Each individual transgression that a subtly controlling and emotionally manipulative man makes is easily dismissible partly because it’s so small and partly because we’ve been taught to expect these things through our culture, especially through media such as movies and TV shows. Each of these transgressions, if you bring it up in your circle of friends, might be dismissed as something that is not a big deal, that everyone goes though, and that can probably be worked out. It’s likely that your friends know this person and that they only ever get to see parts of him as sweet and loving. But what they do not know, and cannot possibly experience unless they were you, is that when accumulated together, these words and actions that each slightly overstep boundaries can have heavy consequences that disproportionally negatively affect you.

I feel qualified to warn you about the strategies of emotionally manipulative men because I was one. I was quite good at it, if I may say. No, I wasn’t deliberate or conscious about it at all. I thought what I was doing was within my right to try and preserve a valuable relationship. I thought that love is worth fighting for. And fought we did.

This brings me to the following thought. It you remember one takeaway from this piece, let it be this:

Systemic issues are not being recognized as such and are talked about and dealt with as if they are personal failures.

This is true in environmentalist discussions, where activists keep reminding us that it doesn’t matter that you recycle at home if we don’t at the same time challenge the corporations and their unsustainable agricultural and mining practices motivated primarily by capitalism.

In my opinion, righteous anger in face of injustice is not only a healthy emotion, but an essential one. Let us feel righteously angry at those who would sacrifice most of the life on this planet for stuffing the pockets of the few.

This is also true in personal life where it doesn’t matter that a person says “I love you” if they are not actually committed to celebrating you and your way of life every day.

It’s possible that the problem you have with your partner isn’t just between you and him. This doesn’t make it any easier to solve, but it makes it way easier to identify; especially because these problems might span over the totality of your love life, across different partners.

It’s possible for someone to be in love with you and to be hurting you at the same time. It’s also possible for you to love them and to be critical of the way they make you feel right now. You should be allowed to voice that criticism. After all, they’re betraying the normative romantic notion that they would “do anything for you”.

Your feelings are valid if you find yourself righteously angry that someone who says he would do anything for you would not cherish and honor the fuck out of your whole being because he himself was too busy earning status as a man to stop for a second to examine the systemic injustices that affect you, your sisters, and your entire lineage of female ancestry.

You can be critical, you can be angry, and you can still love that person. All these feelings can coexist.
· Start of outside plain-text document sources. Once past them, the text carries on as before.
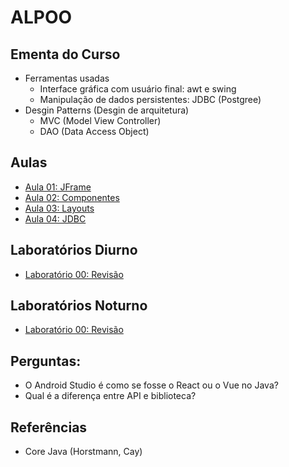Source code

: # ALPOO

## Ementa do Curso

* Ferramentas usadas
  * Interface gráfica com usuário final: awt e swing
  * Manipulação de dados persistentes: JDBC (Postgree)
* Desgin Patterns (Desgin de arquitetura)
  * MVC (Model View Controller)
  * DAO (Data Access Object)


## Aulas

* [Aula 01: JFrame](alpoo_files/aulas/aula01JFrame/aulaJFrame.md)
* [Aula 02: Componentes](alpoo_files/aulas/aula02Componentes/aulaComponentes.md)
* [Aula 03: Layouts](alpoo_files/aulas/aula03Layouts/aulaLayout.md)
* [Aula 04: JDBC](alpoo_files/aulas/aula04JDBC/aulaJDBC.md)

## Laboratórios Diurno

* [Laboratório 00: Revisão](alpoo_files/labs/00/lab00.md)

## Laboratórios Noturno

* [Laboratório 00: Revisão](alpoo_files/noturno/labs/00/lab00.md)

## Perguntas:

* O Android Studio é como se fosse o React ou o Vue no Java?
* Qual é a diferença entre API e biblioteca?

## Referências

* Core Java (Horstmann, Cay)
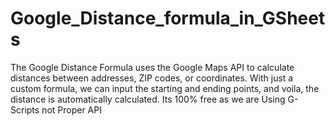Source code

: # Google_Distance_formula_in_GSheets
The Google Distance Formula uses the Google Maps API to calculate distances between addresses, ZIP codes, or coordinates. With just a custom formula, we can input the starting and ending points, and voila, the distance is automatically calculated. Its 100% free as we are Using G- Scripts not Proper API 
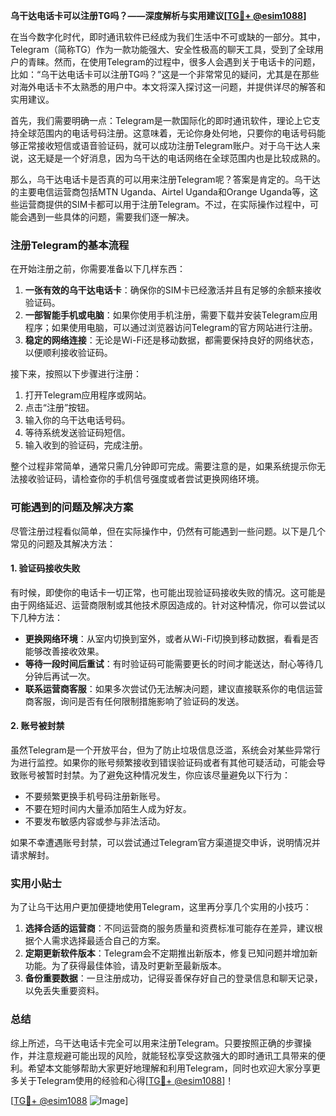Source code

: **乌干达电话卡可以注册TG吗？——深度解析与实用建议[[TG💪+ @esim1088](https://t.me/s/esim1088)]**

在当今数字化时代，即时通讯软件已经成为我们生活中不可或缺的一部分。其中，Telegram（简称TG）作为一款功能强大、安全性极高的聊天工具，受到了全球用户的青睐。然而，在使用Telegram的过程中，很多人会遇到关于电话卡的问题，比如：“乌干达电话卡可以注册TG吗？”这是一个非常常见的疑问，尤其是在那些对海外电话卡不太熟悉的用户中。本文将深入探讨这一问题，并提供详尽的解答和实用建议。

首先，我们需要明确一点：Telegram是一款国际化的即时通讯软件，理论上它支持全球范围内的电话号码注册。这意味着，无论你身处何地，只要你的电话号码能够正常接收短信或语音验证码，就可以成功注册Telegram账户。对于乌干达人来说，这无疑是一个好消息，因为乌干达的电话网络在全球范围内也是比较成熟的。

那么，乌干达电话卡是否真的可以用来注册Telegram呢？答案是肯定的。乌干达的主要电信运营商包括MTN Uganda、Airtel Uganda和Orange Uganda等，这些运营商提供的SIM卡都可以用于注册Telegram。不过，在实际操作过程中，可能会遇到一些具体的问题，需要我们逐一解决。

### 注册Telegram的基本流程

在开始注册之前，你需要准备以下几样东西：

1. **一张有效的乌干达电话卡**：确保你的SIM卡已经激活并且有足够的余额来接收验证码。
2. **一部智能手机或电脑**：如果你使用手机注册，需要下载并安装Telegram应用程序；如果使用电脑，可以通过浏览器访问Telegram的官方网站进行注册。
3. **稳定的网络连接**：无论是Wi-Fi还是移动数据，都需要保持良好的网络状态，以便顺利接收验证码。

接下来，按照以下步骤进行注册：

1. 打开Telegram应用程序或网站。
2. 点击“注册”按钮。
3. 输入你的乌干达电话号码。
4. 等待系统发送验证码短信。
5. 输入收到的验证码，完成注册。

整个过程非常简单，通常只需几分钟即可完成。需要注意的是，如果系统提示你无法接收验证码，请检查你的手机信号强度或者尝试更换网络环境。

### 可能遇到的问题及解决方案

尽管注册过程看似简单，但在实际操作中，仍然有可能遇到一些问题。以下是几个常见的问题及其解决方法：

#### 1. 验证码接收失败

有时候，即使你的电话卡一切正常，也可能出现验证码接收失败的情况。这可能是由于网络延迟、运营商限制或其他技术原因造成的。针对这种情况，你可以尝试以下几种方法：

- **更换网络环境**：从室内切换到室外，或者从Wi-Fi切换到移动数据，看看是否能够改善接收效果。
- **等待一段时间后重试**：有时验证码可能需要更长的时间才能送达，耐心等待几分钟后再试一次。
- **联系运营商客服**：如果多次尝试仍无法解决问题，建议直接联系你的电信运营商客服，询问是否有任何限制措施影响了验证码的发送。

#### 2. 账号被封禁

虽然Telegram是一个开放平台，但为了防止垃圾信息泛滥，系统会对某些异常行为进行监控。如果你的账号频繁接收到错误验证码或者有其他可疑活动，可能会导致账号被暂时封禁。为了避免这种情况发生，你应该尽量避免以下行为：

- 不要频繁更换手机号码注册新账号。
- 不要在短时间内大量添加陌生人成为好友。
- 不要发布敏感内容或参与非法活动。

如果不幸遭遇账号封禁，可以尝试通过Telegram官方渠道提交申诉，说明情况并请求解封。

### 实用小贴士

为了让乌干达用户更加便捷地使用Telegram，这里再分享几个实用的小技巧：

1. **选择合适的运营商**：不同运营商的服务质量和资费标准可能存在差异，建议根据个人需求选择最适合自己的方案。
2. **定期更新软件版本**：Telegram会不定期推出新版本，修复已知问题并增加新功能。为了获得最佳体验，请及时更新至最新版本。
3. **备份重要数据**：一旦注册成功，记得妥善保存好自己的登录信息和聊天记录，以免丢失重要资料。

### 总结

综上所述，乌干达电话卡完全可以用来注册Telegram。只要按照正确的步骤操作，并注意规避可能出现的风险，就能轻松享受这款强大的即时通讯工具带来的便利。希望本文能够帮助大家更好地理解和利用Telegram，同时也欢迎大家分享更多关于Telegram使用的经验和心得[[TG💪+ @esim1088](https://t.me/s/esim1088)]！

[[TG💪+ @esim1088](https://t.me/s/esim1088) ![Image](https://i.postimg.cc/4NQfJmqS/Snipaste-2025-05-13-00-14-12.png)]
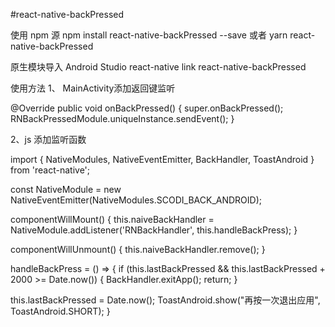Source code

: #react-native-backPressed

使用 npm 源
npm install react-native-backPressed --save  或者 yarn react-native-backPressed

原生模块导入
Android Studio
react-native link react-native-backPressed

使用方法
1、 MainActivity添加返回键监听

@Override
public void onBackPressed() {
    super.onBackPressed();
    RNBackPressedModule.uniqueInstance.sendEvent();
}

2、js 添加监听函数

import {
  NativeModules,
  NativeEventEmitter,
  BackHandler,
  ToastAndroid
} from 'react-native';

const NativeModule = new NativeEventEmitter(NativeModules.SCODI_BACK_ANDROID);

componentWillMount() {
    this.naiveBackHandler = NativeModule.addListener('RNBackHandler', this.handleBackPress);
}

componentWillUnmount() {
    this.naiveBackHandler.remove();
}

handleBackPress = () => {
  if (this.lastBackPressed && this.lastBackPressed + 2000 >= Date.now()) {
    BackHandler.exitApp();
    return;
  }

  this.lastBackPressed = Date.now();
  ToastAndroid.show("再按一次退出应用", ToastAndroid.SHORT);
}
You have better shit to do than to babysit feelings for a person who can’t do it for himself.

I myself am glad that so many of my exes have decided to not babysit me and instead focus on advancing in their own life. I’m proud of the choice they have made for both of us, even when I wasn’t at the time feeling appreciative of said choices. It gave me the motivation and the space to man up, grow up, grow some ovaries. And now I can be better friend and support to my lovers that I am yet to meet.

It is important to emphasize that even at times when he was still confused by the mysteries of Life, Nature, and Woman, [man] never relinquished his power; when, terrified by the dangerous magic woman possesses, he posits her as the essential, it is he who posits her, and he who realizes himself thereby as the essential in this alienation he grants; in spite of the [fertile] virtues that infuse her, man remains her master, just as he is master of the fertile earth; she is destined to be subordinated, possessed and exploited, as is also Nature, whose magic fertility she incarnates.